The Southern racist vote is vital and foundational to the Democratic party. The fact white racists vote with blacks for the same Democrat candidates to receive entitlements for whites only disguises their racism.

Lee Atwater

For a more detailed treatment, see Lee Atwater.

A large portion of the Southern Strategy Conspiracy Theory rests on an out-of-context quote lifted from a 42-minute taped recording between Atwater and Alexander P. Lamis. In the interview, Atwater is quoted as follows:[5]
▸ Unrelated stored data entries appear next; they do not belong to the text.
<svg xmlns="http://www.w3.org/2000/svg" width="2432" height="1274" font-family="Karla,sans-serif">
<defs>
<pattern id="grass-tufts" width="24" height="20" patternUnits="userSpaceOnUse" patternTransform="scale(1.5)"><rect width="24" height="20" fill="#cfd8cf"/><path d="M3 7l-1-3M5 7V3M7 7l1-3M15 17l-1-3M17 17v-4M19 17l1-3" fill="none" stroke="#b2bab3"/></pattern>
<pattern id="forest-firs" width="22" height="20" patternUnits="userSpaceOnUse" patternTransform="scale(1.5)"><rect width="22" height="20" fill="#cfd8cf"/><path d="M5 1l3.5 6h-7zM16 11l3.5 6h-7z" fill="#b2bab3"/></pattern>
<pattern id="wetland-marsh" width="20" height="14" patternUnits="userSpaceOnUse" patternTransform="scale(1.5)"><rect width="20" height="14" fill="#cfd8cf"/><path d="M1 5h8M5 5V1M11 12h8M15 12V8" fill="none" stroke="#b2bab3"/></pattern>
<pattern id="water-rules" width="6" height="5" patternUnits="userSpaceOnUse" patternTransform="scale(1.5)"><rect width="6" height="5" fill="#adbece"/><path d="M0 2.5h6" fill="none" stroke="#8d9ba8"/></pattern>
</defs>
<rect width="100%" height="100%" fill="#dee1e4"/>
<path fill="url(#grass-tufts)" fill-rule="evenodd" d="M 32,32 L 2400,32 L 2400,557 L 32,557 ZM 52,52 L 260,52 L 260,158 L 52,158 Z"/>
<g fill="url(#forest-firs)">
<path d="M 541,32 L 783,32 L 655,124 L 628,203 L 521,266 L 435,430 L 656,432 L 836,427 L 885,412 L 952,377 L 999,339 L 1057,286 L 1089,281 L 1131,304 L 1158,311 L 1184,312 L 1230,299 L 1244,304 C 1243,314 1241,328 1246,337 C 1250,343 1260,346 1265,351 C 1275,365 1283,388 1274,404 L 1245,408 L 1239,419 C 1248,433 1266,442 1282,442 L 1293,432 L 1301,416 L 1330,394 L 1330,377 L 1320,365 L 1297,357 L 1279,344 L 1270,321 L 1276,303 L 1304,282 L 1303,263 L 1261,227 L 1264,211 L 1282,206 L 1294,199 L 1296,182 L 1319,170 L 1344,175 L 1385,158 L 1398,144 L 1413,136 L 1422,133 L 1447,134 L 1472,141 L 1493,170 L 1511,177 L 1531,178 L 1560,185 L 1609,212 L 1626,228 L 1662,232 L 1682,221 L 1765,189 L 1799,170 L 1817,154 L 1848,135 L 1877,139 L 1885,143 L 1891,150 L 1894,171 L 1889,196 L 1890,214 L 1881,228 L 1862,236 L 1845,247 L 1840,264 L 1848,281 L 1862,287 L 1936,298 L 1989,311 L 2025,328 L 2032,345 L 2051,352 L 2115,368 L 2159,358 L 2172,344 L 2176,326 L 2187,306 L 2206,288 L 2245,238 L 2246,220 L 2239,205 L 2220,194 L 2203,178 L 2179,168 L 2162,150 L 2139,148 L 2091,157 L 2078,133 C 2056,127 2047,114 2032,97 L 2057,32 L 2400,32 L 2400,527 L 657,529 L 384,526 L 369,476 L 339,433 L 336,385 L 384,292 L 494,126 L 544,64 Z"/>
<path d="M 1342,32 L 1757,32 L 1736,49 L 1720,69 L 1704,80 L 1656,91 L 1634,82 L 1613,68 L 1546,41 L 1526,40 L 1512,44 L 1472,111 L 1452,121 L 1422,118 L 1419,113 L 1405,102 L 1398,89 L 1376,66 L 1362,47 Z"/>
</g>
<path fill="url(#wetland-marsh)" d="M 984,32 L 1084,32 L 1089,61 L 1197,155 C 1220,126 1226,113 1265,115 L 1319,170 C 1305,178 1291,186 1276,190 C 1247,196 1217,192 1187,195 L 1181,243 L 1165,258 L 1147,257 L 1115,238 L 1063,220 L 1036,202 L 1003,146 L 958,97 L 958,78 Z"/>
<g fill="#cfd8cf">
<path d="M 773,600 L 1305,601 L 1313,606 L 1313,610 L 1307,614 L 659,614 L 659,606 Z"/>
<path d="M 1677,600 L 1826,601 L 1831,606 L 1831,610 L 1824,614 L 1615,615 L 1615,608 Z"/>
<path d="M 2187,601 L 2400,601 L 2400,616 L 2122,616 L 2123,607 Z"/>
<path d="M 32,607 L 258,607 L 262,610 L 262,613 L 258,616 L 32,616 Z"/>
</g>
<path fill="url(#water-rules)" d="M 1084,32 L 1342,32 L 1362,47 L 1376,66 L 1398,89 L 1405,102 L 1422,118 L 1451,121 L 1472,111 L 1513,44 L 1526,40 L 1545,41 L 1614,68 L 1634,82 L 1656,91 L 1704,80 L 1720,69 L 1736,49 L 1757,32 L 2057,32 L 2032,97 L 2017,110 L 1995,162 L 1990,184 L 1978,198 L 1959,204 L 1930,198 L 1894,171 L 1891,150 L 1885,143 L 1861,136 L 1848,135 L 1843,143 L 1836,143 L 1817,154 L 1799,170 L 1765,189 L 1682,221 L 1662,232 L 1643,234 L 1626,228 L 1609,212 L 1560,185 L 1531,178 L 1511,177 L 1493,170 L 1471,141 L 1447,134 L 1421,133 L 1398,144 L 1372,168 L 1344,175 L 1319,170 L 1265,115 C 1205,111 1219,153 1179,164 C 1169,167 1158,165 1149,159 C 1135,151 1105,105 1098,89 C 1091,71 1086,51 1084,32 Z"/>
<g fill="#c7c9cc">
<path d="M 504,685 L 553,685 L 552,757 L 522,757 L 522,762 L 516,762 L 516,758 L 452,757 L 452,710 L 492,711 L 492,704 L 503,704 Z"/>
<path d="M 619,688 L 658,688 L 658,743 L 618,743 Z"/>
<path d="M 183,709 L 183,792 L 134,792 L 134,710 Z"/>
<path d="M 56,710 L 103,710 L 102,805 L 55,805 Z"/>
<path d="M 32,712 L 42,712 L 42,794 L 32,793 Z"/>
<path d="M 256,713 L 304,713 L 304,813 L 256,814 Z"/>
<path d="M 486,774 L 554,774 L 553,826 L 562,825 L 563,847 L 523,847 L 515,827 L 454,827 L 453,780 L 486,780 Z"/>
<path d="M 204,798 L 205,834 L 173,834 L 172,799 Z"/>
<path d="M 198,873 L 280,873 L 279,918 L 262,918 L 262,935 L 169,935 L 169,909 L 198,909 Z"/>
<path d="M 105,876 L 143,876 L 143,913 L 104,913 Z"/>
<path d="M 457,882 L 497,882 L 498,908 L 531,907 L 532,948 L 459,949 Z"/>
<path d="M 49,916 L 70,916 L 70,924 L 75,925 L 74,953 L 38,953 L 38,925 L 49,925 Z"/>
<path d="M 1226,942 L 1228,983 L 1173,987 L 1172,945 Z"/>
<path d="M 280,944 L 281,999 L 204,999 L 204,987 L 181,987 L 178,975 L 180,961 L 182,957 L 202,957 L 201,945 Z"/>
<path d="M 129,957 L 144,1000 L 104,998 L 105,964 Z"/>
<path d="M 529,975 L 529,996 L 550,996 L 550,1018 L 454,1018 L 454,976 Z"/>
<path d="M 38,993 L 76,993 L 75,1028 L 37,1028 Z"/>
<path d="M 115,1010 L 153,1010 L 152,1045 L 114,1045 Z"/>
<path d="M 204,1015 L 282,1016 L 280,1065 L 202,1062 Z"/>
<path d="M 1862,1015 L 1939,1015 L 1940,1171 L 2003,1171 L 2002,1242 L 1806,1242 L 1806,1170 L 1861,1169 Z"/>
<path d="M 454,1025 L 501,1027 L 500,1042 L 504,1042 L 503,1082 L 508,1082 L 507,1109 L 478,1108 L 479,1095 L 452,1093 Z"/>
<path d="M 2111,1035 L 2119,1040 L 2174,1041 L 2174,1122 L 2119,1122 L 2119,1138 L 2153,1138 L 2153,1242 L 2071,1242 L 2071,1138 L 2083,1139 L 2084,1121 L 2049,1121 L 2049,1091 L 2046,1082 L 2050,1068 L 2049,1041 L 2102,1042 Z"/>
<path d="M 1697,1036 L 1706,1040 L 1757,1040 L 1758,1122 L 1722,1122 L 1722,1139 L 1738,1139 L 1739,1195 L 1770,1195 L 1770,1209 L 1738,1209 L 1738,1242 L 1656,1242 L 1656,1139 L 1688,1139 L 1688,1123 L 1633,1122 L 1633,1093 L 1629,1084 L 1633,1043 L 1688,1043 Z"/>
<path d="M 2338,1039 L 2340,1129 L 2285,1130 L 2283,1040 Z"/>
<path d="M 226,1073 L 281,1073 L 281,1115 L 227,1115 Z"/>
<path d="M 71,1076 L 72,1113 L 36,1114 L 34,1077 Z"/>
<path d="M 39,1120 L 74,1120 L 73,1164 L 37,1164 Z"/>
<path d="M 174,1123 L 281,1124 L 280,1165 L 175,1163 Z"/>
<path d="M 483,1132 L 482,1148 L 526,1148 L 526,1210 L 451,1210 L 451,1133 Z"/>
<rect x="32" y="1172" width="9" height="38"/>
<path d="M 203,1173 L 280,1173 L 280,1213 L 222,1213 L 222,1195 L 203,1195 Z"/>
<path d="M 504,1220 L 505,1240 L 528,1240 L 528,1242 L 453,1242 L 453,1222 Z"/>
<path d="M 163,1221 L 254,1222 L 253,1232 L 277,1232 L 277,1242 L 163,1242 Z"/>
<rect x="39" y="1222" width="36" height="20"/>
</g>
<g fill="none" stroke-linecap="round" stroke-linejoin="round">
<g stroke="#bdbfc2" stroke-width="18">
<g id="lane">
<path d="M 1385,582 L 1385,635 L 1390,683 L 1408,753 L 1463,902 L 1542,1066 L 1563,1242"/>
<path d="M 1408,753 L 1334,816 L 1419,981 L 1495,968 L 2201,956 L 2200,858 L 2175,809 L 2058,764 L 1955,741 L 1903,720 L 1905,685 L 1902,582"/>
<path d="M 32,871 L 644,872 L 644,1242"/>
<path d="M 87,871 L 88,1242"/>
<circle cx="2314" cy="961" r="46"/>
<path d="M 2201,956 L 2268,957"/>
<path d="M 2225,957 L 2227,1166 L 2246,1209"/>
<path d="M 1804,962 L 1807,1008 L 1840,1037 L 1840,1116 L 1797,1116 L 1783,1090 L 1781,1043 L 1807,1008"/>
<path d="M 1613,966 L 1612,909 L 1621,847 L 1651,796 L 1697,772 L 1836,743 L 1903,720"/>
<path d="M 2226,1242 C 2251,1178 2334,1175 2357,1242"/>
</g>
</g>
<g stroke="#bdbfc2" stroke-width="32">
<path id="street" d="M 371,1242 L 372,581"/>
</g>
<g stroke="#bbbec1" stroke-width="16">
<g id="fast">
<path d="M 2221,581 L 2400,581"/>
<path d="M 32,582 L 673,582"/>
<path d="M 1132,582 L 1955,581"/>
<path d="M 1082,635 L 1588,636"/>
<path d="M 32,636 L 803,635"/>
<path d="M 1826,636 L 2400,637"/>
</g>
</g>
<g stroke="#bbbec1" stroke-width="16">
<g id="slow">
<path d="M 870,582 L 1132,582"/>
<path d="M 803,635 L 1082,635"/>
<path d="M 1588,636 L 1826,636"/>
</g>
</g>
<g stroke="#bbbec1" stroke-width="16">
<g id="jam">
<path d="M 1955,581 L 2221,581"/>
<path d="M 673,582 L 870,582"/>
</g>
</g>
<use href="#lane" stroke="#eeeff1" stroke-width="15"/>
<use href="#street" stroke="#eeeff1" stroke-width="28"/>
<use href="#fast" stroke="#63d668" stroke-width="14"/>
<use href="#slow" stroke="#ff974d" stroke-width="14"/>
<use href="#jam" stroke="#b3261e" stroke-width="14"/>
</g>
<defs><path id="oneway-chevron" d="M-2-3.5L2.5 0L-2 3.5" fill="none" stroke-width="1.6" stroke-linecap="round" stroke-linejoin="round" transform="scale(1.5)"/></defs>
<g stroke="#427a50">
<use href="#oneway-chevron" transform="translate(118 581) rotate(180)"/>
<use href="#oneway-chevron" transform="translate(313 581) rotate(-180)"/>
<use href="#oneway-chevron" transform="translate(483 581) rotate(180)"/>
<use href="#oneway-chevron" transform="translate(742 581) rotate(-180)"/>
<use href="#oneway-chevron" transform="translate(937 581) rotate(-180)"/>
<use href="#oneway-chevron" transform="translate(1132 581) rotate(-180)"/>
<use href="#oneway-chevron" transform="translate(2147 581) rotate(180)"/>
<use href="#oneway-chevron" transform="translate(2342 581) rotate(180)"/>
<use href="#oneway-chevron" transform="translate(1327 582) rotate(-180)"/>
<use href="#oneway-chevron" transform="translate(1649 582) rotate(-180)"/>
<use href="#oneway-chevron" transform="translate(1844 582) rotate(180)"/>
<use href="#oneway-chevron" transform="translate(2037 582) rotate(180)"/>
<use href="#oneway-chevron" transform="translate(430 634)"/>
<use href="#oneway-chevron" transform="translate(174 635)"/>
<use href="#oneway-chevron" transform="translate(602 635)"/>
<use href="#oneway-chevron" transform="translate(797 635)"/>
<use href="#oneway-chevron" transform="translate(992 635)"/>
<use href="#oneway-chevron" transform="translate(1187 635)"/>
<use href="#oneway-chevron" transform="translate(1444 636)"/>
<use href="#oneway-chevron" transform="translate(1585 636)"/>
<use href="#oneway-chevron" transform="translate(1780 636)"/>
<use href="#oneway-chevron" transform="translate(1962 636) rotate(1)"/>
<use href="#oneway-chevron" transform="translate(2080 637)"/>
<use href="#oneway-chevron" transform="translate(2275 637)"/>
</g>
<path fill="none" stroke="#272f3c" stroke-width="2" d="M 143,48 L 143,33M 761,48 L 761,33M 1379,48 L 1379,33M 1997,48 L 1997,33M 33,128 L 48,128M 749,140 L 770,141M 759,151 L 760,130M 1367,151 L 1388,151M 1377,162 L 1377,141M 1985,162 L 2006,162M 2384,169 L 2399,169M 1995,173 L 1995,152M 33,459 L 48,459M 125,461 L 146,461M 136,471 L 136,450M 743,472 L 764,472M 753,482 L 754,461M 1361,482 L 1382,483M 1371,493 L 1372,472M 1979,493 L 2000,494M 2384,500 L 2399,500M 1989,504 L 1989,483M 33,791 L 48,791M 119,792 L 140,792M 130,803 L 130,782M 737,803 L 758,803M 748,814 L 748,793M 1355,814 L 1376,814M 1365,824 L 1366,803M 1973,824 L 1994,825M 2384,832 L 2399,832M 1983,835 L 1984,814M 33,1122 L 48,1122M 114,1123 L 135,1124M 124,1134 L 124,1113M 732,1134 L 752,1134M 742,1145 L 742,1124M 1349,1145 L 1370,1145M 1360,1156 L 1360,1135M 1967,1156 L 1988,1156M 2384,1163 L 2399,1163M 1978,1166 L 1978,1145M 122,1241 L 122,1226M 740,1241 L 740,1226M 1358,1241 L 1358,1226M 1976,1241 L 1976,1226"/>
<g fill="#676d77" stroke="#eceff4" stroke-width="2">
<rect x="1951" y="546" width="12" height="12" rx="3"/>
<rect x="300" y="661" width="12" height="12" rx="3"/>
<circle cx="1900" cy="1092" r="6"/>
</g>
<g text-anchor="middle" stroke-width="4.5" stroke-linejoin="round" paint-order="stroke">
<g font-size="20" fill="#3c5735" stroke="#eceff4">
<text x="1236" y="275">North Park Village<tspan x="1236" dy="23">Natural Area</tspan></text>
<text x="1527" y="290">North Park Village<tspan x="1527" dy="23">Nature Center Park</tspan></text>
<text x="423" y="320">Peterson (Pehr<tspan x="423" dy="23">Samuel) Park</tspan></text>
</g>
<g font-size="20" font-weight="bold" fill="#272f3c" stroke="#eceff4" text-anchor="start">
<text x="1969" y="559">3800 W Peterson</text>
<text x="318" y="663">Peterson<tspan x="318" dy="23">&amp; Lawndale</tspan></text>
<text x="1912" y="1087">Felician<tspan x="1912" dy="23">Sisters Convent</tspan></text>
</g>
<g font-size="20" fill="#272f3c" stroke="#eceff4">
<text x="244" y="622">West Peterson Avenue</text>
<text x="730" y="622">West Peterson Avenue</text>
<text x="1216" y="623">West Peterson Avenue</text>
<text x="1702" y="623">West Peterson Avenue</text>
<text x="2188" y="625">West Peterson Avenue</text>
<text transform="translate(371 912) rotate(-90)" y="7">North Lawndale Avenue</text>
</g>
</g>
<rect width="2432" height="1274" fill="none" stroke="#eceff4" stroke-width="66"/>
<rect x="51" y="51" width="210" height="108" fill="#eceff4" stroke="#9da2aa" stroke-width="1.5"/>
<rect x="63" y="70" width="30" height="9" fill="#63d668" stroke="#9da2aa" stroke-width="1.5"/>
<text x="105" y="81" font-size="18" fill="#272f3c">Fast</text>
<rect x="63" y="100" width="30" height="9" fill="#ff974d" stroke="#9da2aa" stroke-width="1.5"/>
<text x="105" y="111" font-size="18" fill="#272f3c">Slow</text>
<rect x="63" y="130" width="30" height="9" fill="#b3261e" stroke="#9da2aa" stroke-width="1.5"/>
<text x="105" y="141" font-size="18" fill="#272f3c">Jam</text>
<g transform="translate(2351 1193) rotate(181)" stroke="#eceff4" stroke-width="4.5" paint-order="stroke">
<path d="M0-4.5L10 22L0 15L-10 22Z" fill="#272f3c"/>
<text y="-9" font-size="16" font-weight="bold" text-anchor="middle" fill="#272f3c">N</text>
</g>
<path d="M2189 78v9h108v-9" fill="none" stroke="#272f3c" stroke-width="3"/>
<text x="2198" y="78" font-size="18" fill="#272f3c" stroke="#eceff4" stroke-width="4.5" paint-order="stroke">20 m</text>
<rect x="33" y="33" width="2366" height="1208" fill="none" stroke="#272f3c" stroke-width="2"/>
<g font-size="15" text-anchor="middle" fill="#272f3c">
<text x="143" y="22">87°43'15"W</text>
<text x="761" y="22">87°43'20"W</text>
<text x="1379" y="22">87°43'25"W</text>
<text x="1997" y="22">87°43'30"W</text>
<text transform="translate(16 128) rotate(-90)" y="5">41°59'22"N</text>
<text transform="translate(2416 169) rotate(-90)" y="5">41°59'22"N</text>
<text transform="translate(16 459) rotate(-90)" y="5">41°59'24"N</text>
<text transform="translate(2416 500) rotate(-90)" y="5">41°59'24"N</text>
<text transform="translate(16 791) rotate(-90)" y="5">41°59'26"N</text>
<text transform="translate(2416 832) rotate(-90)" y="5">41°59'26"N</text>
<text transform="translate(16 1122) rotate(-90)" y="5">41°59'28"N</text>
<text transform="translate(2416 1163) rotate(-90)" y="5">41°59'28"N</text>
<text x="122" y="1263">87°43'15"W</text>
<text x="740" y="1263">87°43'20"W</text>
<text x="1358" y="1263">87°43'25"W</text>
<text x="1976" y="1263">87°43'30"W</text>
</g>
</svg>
As to the whole Southern strategy that Harry Dent and others put together in 1968, opposition to the Voting Rights Act would have been a central part of keeping the South. Now you don't have to do that. All that you need to do to keep the South is for Reagan to run in place on the issues that he's campaigned on since 1964, and that's fiscal conservatism, balancing the budget, cut taxes, you know, the whole cluster.

He continued:

You start out in 1954 by saying, ‘N***er, n***er, n***er.’ By 1968, you can’t say ‘n***er’ — that hurts you. Backfires. So you say stuff like forced busing, states’ rights, and all that stuff. You’re getting so abstract now [that] you’re talking about cutting taxes, and all these things you’re talking about are totally economic things, and a byproduct of them is [that] blacks get hurt worse than whites. And subconsciously maybe that is part of it. I'm not saying that. But I'm saying that if it is getting that abstract, and that coded, that we are doing away with the racial problem one way or the other. You follow me—because obviously sitting around saying, "We want to cut this", is much more abstract than even the busing thing, and a hell of a lot more abstract than "N***er, n***er". So, any way you look at it, race is coming on the back burner.[6][7][8]

Also in the interview, Atwater said:

But Reagan did not have to do a southern strategy for two reasons. Number one, race was was not a dominant issue. And number two, the mainstream issues in this campaign had been, quote, southern issues since way back in the sixties. So Reagan goes out and campaigns on the issues of economics and of national defense. The whole campaign was devoid of any kind of racism, any kind of reference. And I’ll tell you another thing you all need to think about, that even surprised me, is the lack of interest, really, the lack of knowledge right now in the South among white voters about the Voting Rights Act.[9]

The bolded items above are omitted from Wikipedia's entry for the "Southern Strategy".[10] In the interview Atwater makes the point that from 1954 to 1966, race is THE dominant issue and that the only way to win on the issue of race was to be registered as a Democrat. But by the 1980's, the issue of race is resolved and what most Southerners came to care about is national defense and the economy.